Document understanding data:
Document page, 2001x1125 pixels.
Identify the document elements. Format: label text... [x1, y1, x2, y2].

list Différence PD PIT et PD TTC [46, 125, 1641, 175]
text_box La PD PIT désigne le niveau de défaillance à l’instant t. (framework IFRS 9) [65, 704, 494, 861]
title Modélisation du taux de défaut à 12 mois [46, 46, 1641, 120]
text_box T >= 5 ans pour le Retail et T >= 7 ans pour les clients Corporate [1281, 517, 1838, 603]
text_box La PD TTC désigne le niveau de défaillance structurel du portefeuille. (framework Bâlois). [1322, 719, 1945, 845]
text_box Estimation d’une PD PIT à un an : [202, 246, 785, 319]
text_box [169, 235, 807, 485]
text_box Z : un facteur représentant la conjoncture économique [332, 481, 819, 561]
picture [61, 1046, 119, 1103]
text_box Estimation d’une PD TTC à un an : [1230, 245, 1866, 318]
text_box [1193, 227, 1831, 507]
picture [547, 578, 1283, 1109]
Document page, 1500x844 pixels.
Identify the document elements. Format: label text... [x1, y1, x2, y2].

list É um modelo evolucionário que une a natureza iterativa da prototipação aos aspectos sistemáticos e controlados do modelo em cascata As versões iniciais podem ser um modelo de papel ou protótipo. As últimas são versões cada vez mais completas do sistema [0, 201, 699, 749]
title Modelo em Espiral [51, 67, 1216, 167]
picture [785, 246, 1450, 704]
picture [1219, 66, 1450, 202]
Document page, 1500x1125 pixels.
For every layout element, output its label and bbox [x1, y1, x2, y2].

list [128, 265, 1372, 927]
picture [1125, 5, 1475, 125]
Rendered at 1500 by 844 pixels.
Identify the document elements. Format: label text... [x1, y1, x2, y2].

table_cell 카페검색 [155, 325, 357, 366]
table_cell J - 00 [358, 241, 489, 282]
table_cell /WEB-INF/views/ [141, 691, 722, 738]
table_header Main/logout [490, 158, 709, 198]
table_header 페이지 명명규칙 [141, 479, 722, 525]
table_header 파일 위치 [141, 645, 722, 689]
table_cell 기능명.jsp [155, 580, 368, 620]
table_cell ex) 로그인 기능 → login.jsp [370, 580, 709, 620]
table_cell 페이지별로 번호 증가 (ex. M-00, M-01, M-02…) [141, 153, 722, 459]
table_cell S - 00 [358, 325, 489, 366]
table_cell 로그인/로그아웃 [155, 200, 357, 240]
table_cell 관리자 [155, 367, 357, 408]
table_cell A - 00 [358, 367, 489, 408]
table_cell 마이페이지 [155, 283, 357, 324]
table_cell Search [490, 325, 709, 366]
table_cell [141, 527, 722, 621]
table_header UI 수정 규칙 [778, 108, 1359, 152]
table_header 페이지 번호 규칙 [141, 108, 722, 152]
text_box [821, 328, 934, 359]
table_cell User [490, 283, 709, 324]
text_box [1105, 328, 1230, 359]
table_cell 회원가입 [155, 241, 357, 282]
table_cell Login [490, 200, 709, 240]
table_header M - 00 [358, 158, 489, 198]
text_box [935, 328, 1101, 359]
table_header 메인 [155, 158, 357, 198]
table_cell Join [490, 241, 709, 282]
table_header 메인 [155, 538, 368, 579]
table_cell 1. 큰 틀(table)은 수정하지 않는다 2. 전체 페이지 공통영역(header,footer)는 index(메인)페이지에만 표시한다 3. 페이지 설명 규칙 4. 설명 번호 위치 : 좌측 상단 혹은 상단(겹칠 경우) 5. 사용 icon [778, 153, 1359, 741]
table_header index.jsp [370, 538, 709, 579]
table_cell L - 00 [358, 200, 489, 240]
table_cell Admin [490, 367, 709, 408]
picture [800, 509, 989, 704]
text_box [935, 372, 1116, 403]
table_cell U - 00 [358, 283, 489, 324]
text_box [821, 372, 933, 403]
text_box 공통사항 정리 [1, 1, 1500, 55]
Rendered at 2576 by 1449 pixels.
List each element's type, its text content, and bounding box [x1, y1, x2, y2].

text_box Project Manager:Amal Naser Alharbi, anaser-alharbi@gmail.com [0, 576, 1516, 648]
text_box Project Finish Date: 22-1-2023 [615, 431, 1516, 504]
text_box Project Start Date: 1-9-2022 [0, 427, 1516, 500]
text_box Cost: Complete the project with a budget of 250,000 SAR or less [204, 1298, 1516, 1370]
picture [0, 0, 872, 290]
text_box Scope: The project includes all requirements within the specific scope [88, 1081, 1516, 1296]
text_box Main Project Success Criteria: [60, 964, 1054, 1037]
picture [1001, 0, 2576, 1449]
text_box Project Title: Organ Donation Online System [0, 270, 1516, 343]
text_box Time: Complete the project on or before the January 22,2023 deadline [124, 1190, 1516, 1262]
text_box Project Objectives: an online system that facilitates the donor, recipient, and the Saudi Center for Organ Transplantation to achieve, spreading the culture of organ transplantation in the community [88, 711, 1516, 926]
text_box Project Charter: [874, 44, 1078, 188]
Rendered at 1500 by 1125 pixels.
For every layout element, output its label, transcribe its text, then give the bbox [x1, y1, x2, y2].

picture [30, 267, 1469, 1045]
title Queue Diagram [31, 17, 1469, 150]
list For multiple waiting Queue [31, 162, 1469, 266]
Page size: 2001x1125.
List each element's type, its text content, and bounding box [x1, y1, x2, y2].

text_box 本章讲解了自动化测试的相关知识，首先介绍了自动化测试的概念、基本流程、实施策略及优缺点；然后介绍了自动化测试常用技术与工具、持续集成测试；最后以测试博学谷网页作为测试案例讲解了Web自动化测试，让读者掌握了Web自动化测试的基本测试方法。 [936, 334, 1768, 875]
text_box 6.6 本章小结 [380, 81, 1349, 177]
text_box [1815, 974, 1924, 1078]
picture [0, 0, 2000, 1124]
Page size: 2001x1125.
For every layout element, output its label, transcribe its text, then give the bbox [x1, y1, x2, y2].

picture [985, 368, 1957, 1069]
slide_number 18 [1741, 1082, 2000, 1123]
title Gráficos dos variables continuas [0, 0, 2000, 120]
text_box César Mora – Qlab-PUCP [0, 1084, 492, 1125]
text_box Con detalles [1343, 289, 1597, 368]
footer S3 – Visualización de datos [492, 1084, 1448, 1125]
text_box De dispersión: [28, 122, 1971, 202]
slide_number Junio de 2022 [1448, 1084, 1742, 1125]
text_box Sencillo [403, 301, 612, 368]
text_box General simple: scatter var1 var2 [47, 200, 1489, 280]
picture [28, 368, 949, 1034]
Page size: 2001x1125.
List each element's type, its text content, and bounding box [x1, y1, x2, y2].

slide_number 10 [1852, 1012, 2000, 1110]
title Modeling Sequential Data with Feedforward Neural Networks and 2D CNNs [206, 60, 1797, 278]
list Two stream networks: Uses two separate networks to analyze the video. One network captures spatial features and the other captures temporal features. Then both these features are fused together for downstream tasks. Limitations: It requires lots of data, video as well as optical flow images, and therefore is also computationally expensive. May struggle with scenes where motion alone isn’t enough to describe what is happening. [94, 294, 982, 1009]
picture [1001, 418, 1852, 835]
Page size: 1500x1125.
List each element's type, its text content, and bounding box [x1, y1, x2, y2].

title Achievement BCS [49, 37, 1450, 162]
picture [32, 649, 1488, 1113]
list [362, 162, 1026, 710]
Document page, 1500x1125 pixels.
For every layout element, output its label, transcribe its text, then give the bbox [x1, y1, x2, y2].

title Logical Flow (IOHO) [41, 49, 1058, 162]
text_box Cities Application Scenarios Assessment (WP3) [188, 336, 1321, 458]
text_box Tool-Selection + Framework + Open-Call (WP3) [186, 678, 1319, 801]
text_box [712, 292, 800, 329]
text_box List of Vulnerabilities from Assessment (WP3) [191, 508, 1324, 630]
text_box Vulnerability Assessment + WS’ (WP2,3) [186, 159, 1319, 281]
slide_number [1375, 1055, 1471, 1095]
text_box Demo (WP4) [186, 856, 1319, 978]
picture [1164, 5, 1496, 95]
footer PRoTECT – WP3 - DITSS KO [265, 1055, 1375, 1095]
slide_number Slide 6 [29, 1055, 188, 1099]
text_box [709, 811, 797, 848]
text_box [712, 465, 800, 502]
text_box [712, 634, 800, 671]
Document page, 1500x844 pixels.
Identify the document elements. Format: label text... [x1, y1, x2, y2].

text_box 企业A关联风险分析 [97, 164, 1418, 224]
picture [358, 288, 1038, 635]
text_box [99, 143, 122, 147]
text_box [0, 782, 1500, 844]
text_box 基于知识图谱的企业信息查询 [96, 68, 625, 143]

## Aim of the exercise:
Find the word "pixels" in the records and pull out each line that has it.

## Completed exercise:
Document page, 2001x1125 pixels.
Document page, 1500x844 pixels.
Document page, 1500x1125 pixels.
Rendered at 1500 by 844 pixels.
Rendered at 2576 by 1449 pixels.
Rendered at 1500 by 1125 pixels.
Document page, 1500x1125 pixels.
Document page, 1500x844 pixels.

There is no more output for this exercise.